Multo bene. Eu queria falar um pouco do prazer, porque uma parte de mim quer sair por aí distribuindo porrada em todos os corruptos, manipuladores e proto-fascistas que nos sugam o sangue. Para ser ainda mais franco, não vejo até aí grandes problemas éticos, não acho moralmente "feio". Acho que o status quo, apesar de legitimado pelo pacto social, pode ser muito mais violento do que um gesto como o de Tartaglia. Dois dentes quebrados e um inchaço no rosto não são nada em comparação com a fome, a pobreza, a alienação e a perda de liberdade que Berlusconi impinge. Alguma agressividade é necessária para não se acabar exangue.
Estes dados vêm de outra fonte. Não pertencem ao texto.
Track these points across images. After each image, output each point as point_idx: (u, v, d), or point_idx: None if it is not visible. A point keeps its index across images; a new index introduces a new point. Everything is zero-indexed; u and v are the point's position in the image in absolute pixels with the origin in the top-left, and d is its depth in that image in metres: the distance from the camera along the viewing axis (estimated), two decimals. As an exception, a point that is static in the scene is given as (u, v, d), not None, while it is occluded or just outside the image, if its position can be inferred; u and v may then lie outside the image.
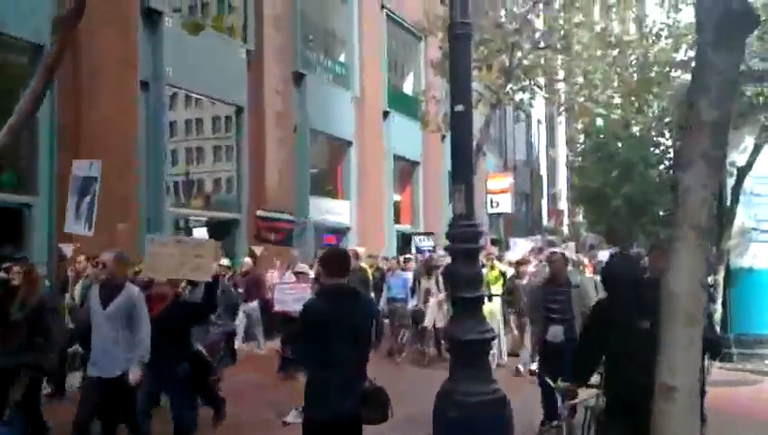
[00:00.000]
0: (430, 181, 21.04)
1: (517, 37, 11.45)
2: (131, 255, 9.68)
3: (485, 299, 8.23)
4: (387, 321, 10.95)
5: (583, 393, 4.05)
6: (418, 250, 12.90)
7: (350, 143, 18.12)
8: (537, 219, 33.64)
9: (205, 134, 15.01)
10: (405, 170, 21.28)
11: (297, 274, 7.72)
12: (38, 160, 10.20)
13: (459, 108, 6.04)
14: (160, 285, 5.55)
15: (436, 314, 10.25)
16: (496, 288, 10.39)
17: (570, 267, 7.46)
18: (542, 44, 12.16)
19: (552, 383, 4.12)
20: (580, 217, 36.73)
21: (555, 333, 6.33)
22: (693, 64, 3.27)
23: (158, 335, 5.06)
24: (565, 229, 35.00)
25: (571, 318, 6.25)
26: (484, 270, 10.81)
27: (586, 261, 12.71)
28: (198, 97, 14.04)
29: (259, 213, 10.82)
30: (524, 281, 9.42)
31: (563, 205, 39.04)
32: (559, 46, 11.90)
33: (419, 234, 13.98)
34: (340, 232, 17.70)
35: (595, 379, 4.23)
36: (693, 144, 2.98)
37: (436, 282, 10.54)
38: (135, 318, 5.04)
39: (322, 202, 17.04)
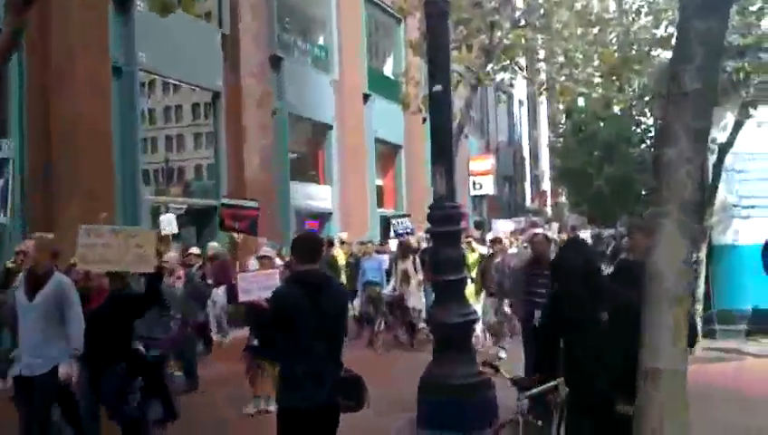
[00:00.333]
0: (413, 165, 20.89)
1: (497, 16, 11.28)
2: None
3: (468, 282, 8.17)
4: (359, 306, 10.89)
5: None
6: (396, 234, 12.66)
7: (330, 127, 17.90)
8: (520, 201, 33.71)
9: (182, 121, 14.71)
10: (387, 154, 21.10)
11: (261, 258, 7.21)
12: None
13: (438, 88, 5.92)
14: (99, 277, 5.21)
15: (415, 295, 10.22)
16: (476, 272, 10.26)
17: (552, 248, 7.39)
18: (522, 23, 12.01)
19: (507, 376, 3.95)
20: (563, 198, 36.93)
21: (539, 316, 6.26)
22: (674, 39, 3.15)
23: (94, 331, 4.72)
24: (549, 211, 35.14)
25: None
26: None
27: (568, 242, 12.64)
28: (174, 83, 13.74)
29: (223, 201, 10.54)
30: (497, 259, 9.25)
31: (546, 186, 39.15)
32: (538, 25, 11.75)
33: (397, 216, 13.76)
34: (323, 217, 17.53)
35: None
36: (675, 117, 2.87)
37: (413, 263, 10.39)
38: (66, 310, 4.66)
39: (304, 187, 16.84)
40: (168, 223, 10.66)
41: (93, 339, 4.71)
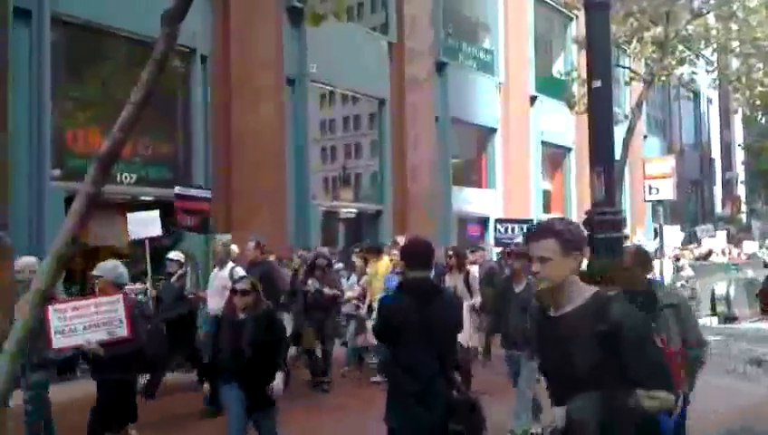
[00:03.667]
0: (583, 168, 19.85)
1: (671, 6, 10.29)
2: (278, 245, 10.18)
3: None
4: None
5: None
6: (498, 241, 11.28)
7: (494, 130, 17.61)
8: (709, 207, 30.65)
9: (349, 129, 15.34)
10: (555, 157, 20.29)
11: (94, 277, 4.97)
12: (192, 157, 10.92)
13: (597, 84, 5.53)
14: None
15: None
16: None
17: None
18: (704, 11, 10.87)
19: None
20: (760, 205, 33.06)
21: None
22: None
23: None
24: (743, 218, 31.58)
25: None
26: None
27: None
28: (343, 93, 14.37)
29: (177, 190, 8.58)
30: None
31: (741, 191, 35.23)
32: (723, 13, 10.52)
33: (504, 221, 12.19)
34: (485, 223, 17.28)
35: None
36: None
37: (466, 282, 7.34)
38: None
39: (466, 192, 16.73)
40: (139, 223, 8.23)
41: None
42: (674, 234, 15.42)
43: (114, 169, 5.62)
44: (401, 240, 8.64)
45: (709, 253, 16.16)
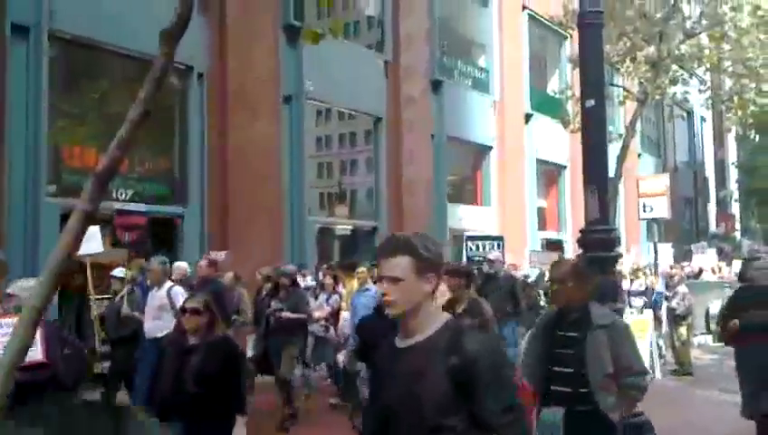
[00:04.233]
0: (578, 185, 19.95)
1: (664, 26, 10.42)
2: (274, 259, 10.17)
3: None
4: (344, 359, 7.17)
5: None
6: (469, 259, 11.23)
7: (489, 148, 17.71)
8: (704, 226, 30.78)
9: (345, 146, 15.40)
10: (550, 175, 20.38)
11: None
12: (188, 174, 10.93)
13: (590, 102, 5.58)
14: None
15: None
16: None
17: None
18: (697, 31, 11.00)
19: None
20: (753, 223, 33.25)
21: None
22: None
23: None
24: (737, 236, 31.71)
25: None
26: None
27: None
28: (339, 110, 14.45)
29: (116, 206, 8.27)
30: None
31: (735, 209, 35.40)
32: (717, 34, 10.65)
33: (475, 238, 12.23)
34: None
35: None
36: None
37: None
38: None
39: (461, 209, 16.78)
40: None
41: None
42: (665, 251, 15.48)
43: (110, 184, 5.61)
44: None
45: (700, 271, 16.22)
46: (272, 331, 7.37)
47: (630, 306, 10.43)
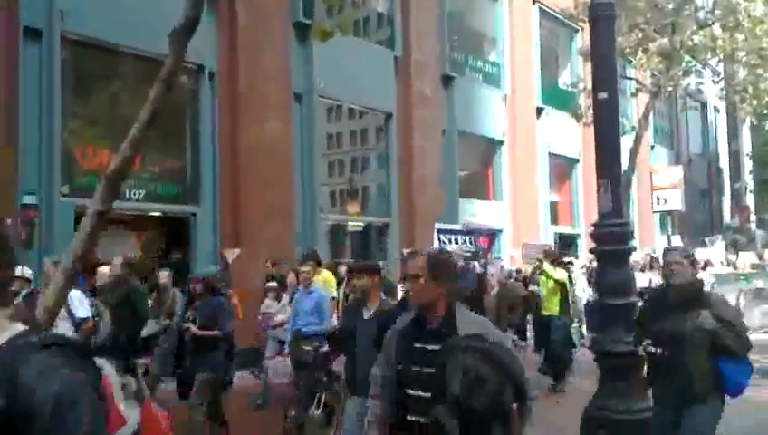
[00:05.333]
0: (591, 179, 19.82)
1: (676, 17, 10.31)
2: (286, 256, 10.23)
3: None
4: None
5: None
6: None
7: (501, 143, 17.64)
8: (718, 217, 30.48)
9: (356, 143, 15.40)
10: (562, 168, 20.25)
11: None
12: (201, 172, 10.98)
13: (603, 95, 5.53)
14: None
15: None
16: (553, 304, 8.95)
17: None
18: (710, 21, 10.88)
19: None
20: (768, 214, 32.89)
21: None
22: None
23: None
24: (752, 227, 31.37)
25: None
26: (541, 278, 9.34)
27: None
28: (350, 107, 14.45)
29: (24, 199, 7.61)
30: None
31: (750, 200, 35.03)
32: (730, 24, 10.53)
33: (447, 232, 12.08)
34: (493, 235, 17.25)
35: None
36: None
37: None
38: None
39: (473, 204, 16.73)
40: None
41: None
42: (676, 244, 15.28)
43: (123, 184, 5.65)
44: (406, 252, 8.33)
45: (707, 264, 16.01)
46: (193, 350, 6.01)
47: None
Entretanto, não necessariamente agressividade física. No fim das contas, a vingança falhou, pois a maioria dos italianos não percebe que seu primeiro ministro é um inseto asqueroso. Quase jainistas, sentem piedade por quem lhes retribui com desprezo e vileza. A popularidade do "pobre coitado" subiu sete pontos em uma semana! As pessoas fazem questão de oferecer a outra face, nem percebem de quem estão apanhando. Mesmo assim, a FAI (Federação Anarquista Italiana), se empolga, acha que vai ser ouvida e comete um atentado a bomba em uma universidade... Ninguém se feriu, mas, mais uma vez, acho que o governo pode se fortalecer com isso. As pessoas ficam assustadas, não consideram o contexto político para além do que a TV vomita, tampouco têm ímpeto revolucionário para se engajar numa luta sangrenta. O resultado acaba favorecendo quem está no poder, não tem a menor graça.

A resposta ao fascismo deve ser agressiva, porém dificilmente funcionará se escorrer sangue. O inimigo - não só na Itália - é dono da mídia. Tem se mantido no poder com a manipulação dos fatos, portanto é numa guerrilha de contra-informação que se deve engajar. Eu sinto que venho fazendo minha parte com meus textos, mas não é privilégio de escritor. Qualquer um tem capacidade para se tornar um vetor de transformação, seja através de blogs, de ativismo criativo, terrorismo poético, em conversas nos bares, corredores, universidades, em intervenções urbanas, em manifestações culturais e contraculturais, contestando tudo que nos degrada.